OBJECTIVE >> Copy out every line of the data below word for word, keeping the original order.

(Dataset excerpt)
________________________

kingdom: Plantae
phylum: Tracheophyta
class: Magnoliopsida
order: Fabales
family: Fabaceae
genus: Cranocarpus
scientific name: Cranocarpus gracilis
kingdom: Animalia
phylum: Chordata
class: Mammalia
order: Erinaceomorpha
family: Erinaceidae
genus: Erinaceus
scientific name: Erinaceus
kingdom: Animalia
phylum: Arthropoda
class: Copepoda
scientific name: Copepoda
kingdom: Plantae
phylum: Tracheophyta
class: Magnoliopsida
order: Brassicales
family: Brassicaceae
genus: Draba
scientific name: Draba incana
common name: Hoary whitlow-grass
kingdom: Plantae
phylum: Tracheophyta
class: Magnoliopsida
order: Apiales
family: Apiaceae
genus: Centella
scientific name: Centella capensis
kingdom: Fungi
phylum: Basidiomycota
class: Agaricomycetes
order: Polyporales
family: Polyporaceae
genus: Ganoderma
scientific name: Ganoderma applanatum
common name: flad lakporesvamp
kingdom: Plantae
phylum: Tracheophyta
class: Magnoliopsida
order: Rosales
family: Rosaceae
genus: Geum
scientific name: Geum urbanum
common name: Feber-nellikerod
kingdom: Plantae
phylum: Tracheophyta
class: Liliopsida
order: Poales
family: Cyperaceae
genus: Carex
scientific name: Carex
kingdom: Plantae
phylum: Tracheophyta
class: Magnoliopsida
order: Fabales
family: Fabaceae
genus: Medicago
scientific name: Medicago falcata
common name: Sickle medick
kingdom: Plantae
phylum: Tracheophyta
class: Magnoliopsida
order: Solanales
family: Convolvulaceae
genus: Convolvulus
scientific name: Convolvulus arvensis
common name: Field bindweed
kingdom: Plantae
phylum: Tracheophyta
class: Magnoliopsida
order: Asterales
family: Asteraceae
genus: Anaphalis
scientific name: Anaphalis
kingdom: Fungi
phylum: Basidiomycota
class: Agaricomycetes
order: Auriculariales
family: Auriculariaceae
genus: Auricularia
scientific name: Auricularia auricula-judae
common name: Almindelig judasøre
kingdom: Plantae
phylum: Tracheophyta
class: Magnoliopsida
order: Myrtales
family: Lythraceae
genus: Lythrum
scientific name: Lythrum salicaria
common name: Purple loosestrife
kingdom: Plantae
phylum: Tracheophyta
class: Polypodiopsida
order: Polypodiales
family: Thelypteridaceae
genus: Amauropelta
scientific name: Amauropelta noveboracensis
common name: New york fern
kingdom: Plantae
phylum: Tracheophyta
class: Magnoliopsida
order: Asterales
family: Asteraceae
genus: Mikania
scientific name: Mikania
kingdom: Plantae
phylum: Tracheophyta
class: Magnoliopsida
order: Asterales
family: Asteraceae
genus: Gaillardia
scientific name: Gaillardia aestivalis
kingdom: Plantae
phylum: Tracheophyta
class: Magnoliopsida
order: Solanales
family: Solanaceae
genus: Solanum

________________________

EXERCISE OUTPUT >>
kingdom: Plantae
phylum: Tracheophyta
class: Magnoliopsida
order: Fabales
family: Fabaceae
genus: Cranocarpus
scientific name: Cranocarpus gracilis
kingdom: Animalia
phylum: Chordata
class: Mammalia
order: Erinaceomorpha
family: Erinaceidae
genus: Erinaceus
scientific name: Erinaceus
kingdom: Animalia
phylum: Arthropoda
class: Copepoda
scientific name: Copepoda
kingdom: Plantae
phylum: Tracheophyta
class: Magnoliopsida
order: Brassicales
family: Brassicaceae
genus: Draba
scientific name: Draba incana
common name: Hoary whitlow-grass
kingdom: Plantae
phylum: Tracheophyta
class: Magnoliopsida
order: Apiales
family: Apiaceae
genus: Centella
scientific name: Centella capensis
kingdom: Fungi
phylum: Basidiomycota
class: Agaricomycetes
order: Polyporales
family: Polyporaceae
genus: Ganoderma
scientific name: Ganoderma applanatum
common name: flad lakporesvamp
kingdom: Plantae
phylum: Tracheophyta
class: Magnoliopsida
order: Rosales
family: Rosaceae
genus: Geum
scientific name: Geum urbanum
common name: Feber-nellikerod
kingdom: Plantae
phylum: Tracheophyta
class: Liliopsida
order: Poales
family: Cyperaceae
genus: Carex
scientific name: Carex
kingdom: Plantae
phylum: Tracheophyta
class: Magnoliopsida
order: Fabales
family: Fabaceae
genus: Medicago
scientific name: Medicago falcata
common name: Sickle medick
kingdom: Plantae
phylum: Tracheophyta
class: Magnoliopsida
order: Solanales
family: Convolvulaceae
genus: Convolvulus
scientific name: Convolvulus arvensis
common name: Field bindweed
kingdom: Plantae
phylum: Tracheophyta
class: Magnoliopsida
order: Asterales
family: Asteraceae
genus: Anaphalis
scientific name: Anaphalis
kingdom: Fungi
phylum: Basidiomycota
class: Agaricomycetes
order: Auriculariales
family: Auriculariaceae
genus: Auricularia
scientific name: Auricularia auricula-judae
common name: Almindelig judasøre
kingdom: Plantae
phylum: Tracheophyta
class: Magnoliopsida
order: Myrtales
family: Lythraceae
genus: Lythrum
scientific name: Lythrum salicaria
common name: Purple loosestrife
kingdom: Plantae
phylum: Tracheophyta
class: Polypodiopsida
order: Polypodiales
family: Thelypteridaceae
genus: Amauropelta
scientific name: Amauropelta noveboracensis
common name: New york fern
kingdom: Plantae
phylum: Tracheophyta
class: Magnoliopsida
order: Asterales
family: Asteraceae
genus: Mikania
scientific name: Mikania
kingdom: Plantae
phylum: Tracheophyta
class: Magnoliopsida
order: Asterales
family: Asteraceae
genus: Gaillardia
scientific name: Gaillardia aestivalis
kingdom: Plantae
phylum: Tracheophyta
class: Magnoliopsida
order: Solanales
family: Solanaceae
genus: Solanum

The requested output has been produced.